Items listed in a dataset
* * * * * * * * *

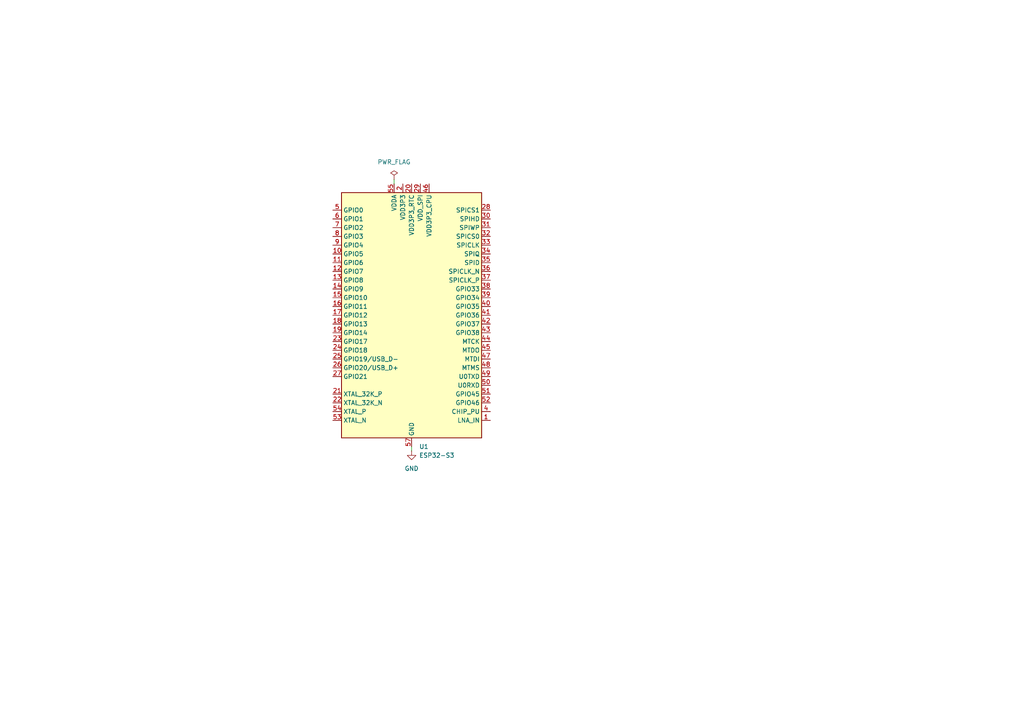
<source format=kicad_sch>
(kicad_sch
	(version 20231120)
	(generator "eeschema")
	(generator_version "8.0")
	(uuid "a46766c9-b88b-4389-a27e-d7993866e8c6")
	(paper "A4")
	
	(wire
		(pts
			(xy 119.38 129.54) (xy 119.38 130.81)
		)
		(stroke
			(width 0)
			(type default)
		)
		(uuid "bd579803-4d07-4ab9-b869-d3549c8c9c51")
	)
	(wire
		(pts
			(xy 114.3 52.07) (xy 114.3 53.34)
		)
		(stroke
			(width 0)
			(type default)
		)
		(uuid "e86eebc0-ceee-42bc-a902-276f3c0b4a0e")
	)
	(symbol
		(lib_id "MCU_Espressif:ESP32-S3")
		(at 119.38 91.44 0)
		(unit 1)
		(exclude_from_sim no)
		(in_bom yes)
		(on_board yes)
		(dnp no)
		(fields_autoplaced yes)
		(uuid "3c22e328-34dd-434d-a631-2a7a7bc43419")
		(property "Reference" "U1"
			(at 121.5741 129.54 0)
			(effects
				(font
					(size 1.27 1.27)
				)
				(justify left)
			)
		)
		(property "Value" "ESP32-S3"
			(at 121.5741 132.08 0)
			(effects
				(font
					(size 1.27 1.27)
				)
				(justify left)
			)
		)
		(property "Footprint" "Package_DFN_QFN:QFN-56-1EP_7x7mm_P0.4mm_EP4x4mm"
			(at 119.38 139.7 0)
			(effects
				(font
					(size 1.27 1.27)
				)
				(hide yes)
			)
		)
		(property "Datasheet" "https://www.espressif.com/sites/default/files/documentation/esp32-s3_datasheet_en.pdf"
			(at 119.38 91.44 0)
			(effects
				(font
					(size 1.27 1.27)
				)
				(hide yes)
			)
		)
		(property "Description" "Microcontroller, Wi-Fi 802.11b/g/n, Bluetooth, 32bit"
			(at 119.38 91.44 0)
			(effects
				(font
					(size 1.27 1.27)
				)
				(hide yes)
			)
		)
		(pin "8"
			(uuid "2aa38609-5396-4349-99e8-e11321d6b297")
		)
		(pin "9"
			(uuid "655db774-762d-4f1c-9783-090702aa675f")
		)
		(pin "18"
			(uuid "7e03ff00-53a9-41c2-8a24-fca8b170b780")
		)
		(pin "11"
			(uuid "31593eef-a0a1-4eb2-ac6a-08786d7ccf98")
		)
		(pin "39"
			(uuid "e143acdb-7593-4511-9ac8-8ba404c0dfef")
		)
		(pin "22"
			(uuid "12843242-2183-4081-b259-27cdc73c56a0")
		)
		(pin "25"
			(uuid "f8726012-a52b-43d5-8035-6ddaec07993e")
		)
		(pin "33"
			(uuid "754ee2da-7fd0-4acf-9ae1-9d4ccd9b4928")
		)
		(pin "51"
			(uuid "ceb60869-f4c6-4a43-a55d-0ec293a4e16e")
		)
		(pin "10"
			(uuid "41238dae-f1b4-4e97-8ff0-f101e36e615d")
		)
		(pin "12"
			(uuid "720cdbb9-8270-4811-ab90-321818607c29")
		)
		(pin "23"
			(uuid "d0f4139f-be04-4b04-9d79-cdd5f7a3a811")
		)
		(pin "54"
			(uuid "e05db5b2-b8c9-4898-b9ce-6b871655b530")
		)
		(pin "56"
			(uuid "c946218f-1c37-4d6c-8070-ad97e988fd76")
		)
		(pin "28"
			(uuid "28a42c5b-26ef-4317-a159-6eb65b15ce25")
		)
		(pin "21"
			(uuid "dc0c23b2-a598-42d8-981f-92333e16e484")
		)
		(pin "36"
			(uuid "b3c6a3bf-9589-478a-b1e7-0d107b596e4d")
		)
		(pin "45"
			(uuid "74a32e12-f8af-4dce-a2a2-c833dd0bcc23")
		)
		(pin "4"
			(uuid "690e1ed9-4ada-4155-9424-1bced570759f")
		)
		(pin "19"
			(uuid "d8b48ff5-4c4d-442c-ad1e-2d0d7badd273")
		)
		(pin "20"
			(uuid "763a5ed0-9e3e-4b04-bae7-1d9e49466f5c")
		)
		(pin "16"
			(uuid "8471f79f-f290-4353-a5e0-cedad835e338")
		)
		(pin "41"
			(uuid "e502b84e-cccd-4a5d-a9e6-9c422decb01a")
		)
		(pin "52"
			(uuid "27aae09c-374a-4bc8-ae86-2eb220cea25f")
		)
		(pin "2"
			(uuid "9b05fd61-f634-444c-80e1-2bde511b8186")
		)
		(pin "38"
			(uuid "81ce9fe7-54a0-4812-98ec-ac401a24ecd9")
		)
		(pin "17"
			(uuid "4097424e-0229-4aa6-8caa-225022e64374")
		)
		(pin "43"
			(uuid "34e5e69c-ea0a-4f2d-a9f7-8f66b831e0a2")
		)
		(pin "46"
			(uuid "f8d0cbd5-d2f6-4060-93e7-ef540f4aefd7")
		)
		(pin "14"
			(uuid "4e315a11-9160-4732-aa26-d326f26dfe17")
		)
		(pin "15"
			(uuid "8bf16a34-7e38-4d94-bb92-ba8c7a46b36f")
		)
		(pin "55"
			(uuid "e8d34dd5-5c60-44fd-ade4-9842746e8be5")
		)
		(pin "6"
			(uuid "f27e8113-8b48-4601-b588-5bacfcb7555d")
		)
		(pin "7"
			(uuid "da58a4c3-3b81-4ce8-845f-a987790f104c")
		)
		(pin "50"
			(uuid "0578700b-5677-4e0c-8276-72fbada13e5b")
		)
		(pin "35"
			(uuid "8ee52a51-8868-4043-badb-1487591289e9")
		)
		(pin "47"
			(uuid "a147ac3a-ae28-4c92-b09f-ca9142cb0cb1")
		)
		(pin "30"
			(uuid "51cb08a0-2558-464e-9d13-d4e43d1f7caf")
		)
		(pin "34"
			(uuid "613d7425-63bb-47b0-8b9a-31be1b5018fd")
		)
		(pin "44"
			(uuid "f028bfcf-9496-4708-88bd-7ea546f48f2b")
		)
		(pin "37"
			(uuid "c6a60f4d-acb3-4d0c-be72-e7a94dc4bea9")
		)
		(pin "29"
			(uuid "33682109-a6e2-4d1a-bff7-d4530f7ecca8")
		)
		(pin "48"
			(uuid "29ab2124-c115-4fcd-a86d-276b91e57ab9")
		)
		(pin "24"
			(uuid "466b606d-5aad-45be-8758-b52335f652b4")
		)
		(pin "3"
			(uuid "b184ec92-a723-424f-8cc3-f88ce18388c3")
		)
		(pin "40"
			(uuid "7f8260ad-1e3f-4ba5-a4f3-529519fe34ce")
		)
		(pin "27"
			(uuid "e1ab9ebc-e3de-4375-8a29-dd69981218e9")
		)
		(pin "5"
			(uuid "b0f9e715-bbec-4d7f-882a-a8386414a45a")
		)
		(pin "13"
			(uuid "25c28639-38de-4e97-9a5d-cfc00749ff89")
		)
		(pin "32"
			(uuid "ce5646aa-5b24-4e10-93ac-afe6b3bccdca")
		)
		(pin "42"
			(uuid "cbfdf2b0-302a-4e39-8b14-d704db3b8824")
		)
		(pin "31"
			(uuid "1a9d7091-b240-41ad-95fe-6e908aed5168")
		)
		(pin "1"
			(uuid "0054afc2-74d7-40d0-9152-30ac0c48cf58")
		)
		(pin "49"
			(uuid "6407ca6a-e752-4bb2-b1e8-5082bdf17a6e")
		)
		(pin "53"
			(uuid "aa8ad115-0938-44ed-a520-890a2b9a1cc0")
		)
		(pin "26"
			(uuid "a12987c8-f2de-4cc4-b74f-0ad1a13846de")
		)
		(pin "57"
			(uuid "bb83efff-654b-4d91-a015-a010d604416f")
		)
		(instances
			(project "coffee-scale"
				(path "/26376108-b2bd-4c81-9164-5810df14cd80/8094e23a-b836-4785-8c2b-684dde8ef917"
					(reference "U1")
					(unit 1)
				)
			)
		)
	)
	(symbol
		(lib_id "power:PWR_FLAG")
		(at 114.3 52.07 0)
		(unit 1)
		(exclude_from_sim no)
		(in_bom yes)
		(on_board yes)
		(dnp no)
		(fields_autoplaced yes)
		(uuid "c4b16b79-72a7-4d52-8751-11cd303bee73")
		(property "Reference" "#FLG02"
			(at 114.3 50.165 0)
			(effects
				(font
					(size 1.27 1.27)
				)
				(hide yes)
			)
		)
		(property "Value" "PWR_FLAG"
			(at 114.3 46.99 0)
			(effects
				(font
					(size 1.27 1.27)
				)
			)
		)
		(property "Footprint" ""
			(at 114.3 52.07 0)
			(effects
				(font
					(size 1.27 1.27)
				)
				(hide yes)
			)
		)
		(property "Datasheet" "~"
			(at 114.3 52.07 0)
			(effects
				(font
					(size 1.27 1.27)
				)
				(hide yes)
			)
		)
		(property "Description" "Special symbol for telling ERC where power comes from"
			(at 114.3 52.07 0)
			(effects
				(font
					(size 1.27 1.27)
				)
				(hide yes)
			)
		)
		(pin "1"
			(uuid "8c343858-391e-4509-bf0c-86a83eb4ad40")
		)
		(instances
			(project "coffee-scale"
				(path "/26376108-b2bd-4c81-9164-5810df14cd80/8094e23a-b836-4785-8c2b-684dde8ef917"
					(reference "#FLG02")
					(unit 1)
				)
			)
		)
	)
	(symbol
		(lib_id "power:GND")
		(at 119.38 130.81 0)
		(unit 1)
		(exclude_from_sim no)
		(in_bom yes)
		(on_board yes)
		(dnp no)
		(fields_autoplaced yes)
		(uuid "d81064d7-7cd0-4b2f-94fa-4c0f0b7a6c98")
		(property "Reference" "#PWR02"
			(at 119.38 137.16 0)
			(effects
				(font
					(size 1.27 1.27)
				)
				(hide yes)
			)
		)
		(property "Value" "GND"
			(at 119.38 135.89 0)
			(effects
				(font
					(size 1.27 1.27)
				)
			)
		)
		(property "Footprint" ""
			(at 119.38 130.81 0)
			(effects
				(font
					(size 1.27 1.27)
				)
				(hide yes)
			)
		)
		(property "Datasheet" ""
			(at 119.38 130.81 0)
			(effects
				(font
					(size 1.27 1.27)
				)
				(hide yes)
			)
		)
		(property "Description" "Power symbol creates a global label with name \"GND\" , ground"
			(at 119.38 130.81 0)
			(effects
				(font
					(size 1.27 1.27)
				)
				(hide yes)
			)
		)
		(pin "1"
			(uuid "6a4fe590-fd2f-435f-b0dc-88771dafc23a")
		)
		(instances
			(project "coffee-scale"
				(path "/26376108-b2bd-4c81-9164-5810df14cd80/8094e23a-b836-4785-8c2b-684dde8ef917"
					(reference "#PWR02")
					(unit 1)
				)
			)
		)
	)
)

</source>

* * * * * * * * *

Copy every line above in which the string "Datasheet" shows up.

		(property "Datasheet" "https://www.espressif.com/sites/default/files/documentation/esp32-s3_datasheet_en.pdf"
		(property "Datasheet" "~"
		(property "Datasheet" ""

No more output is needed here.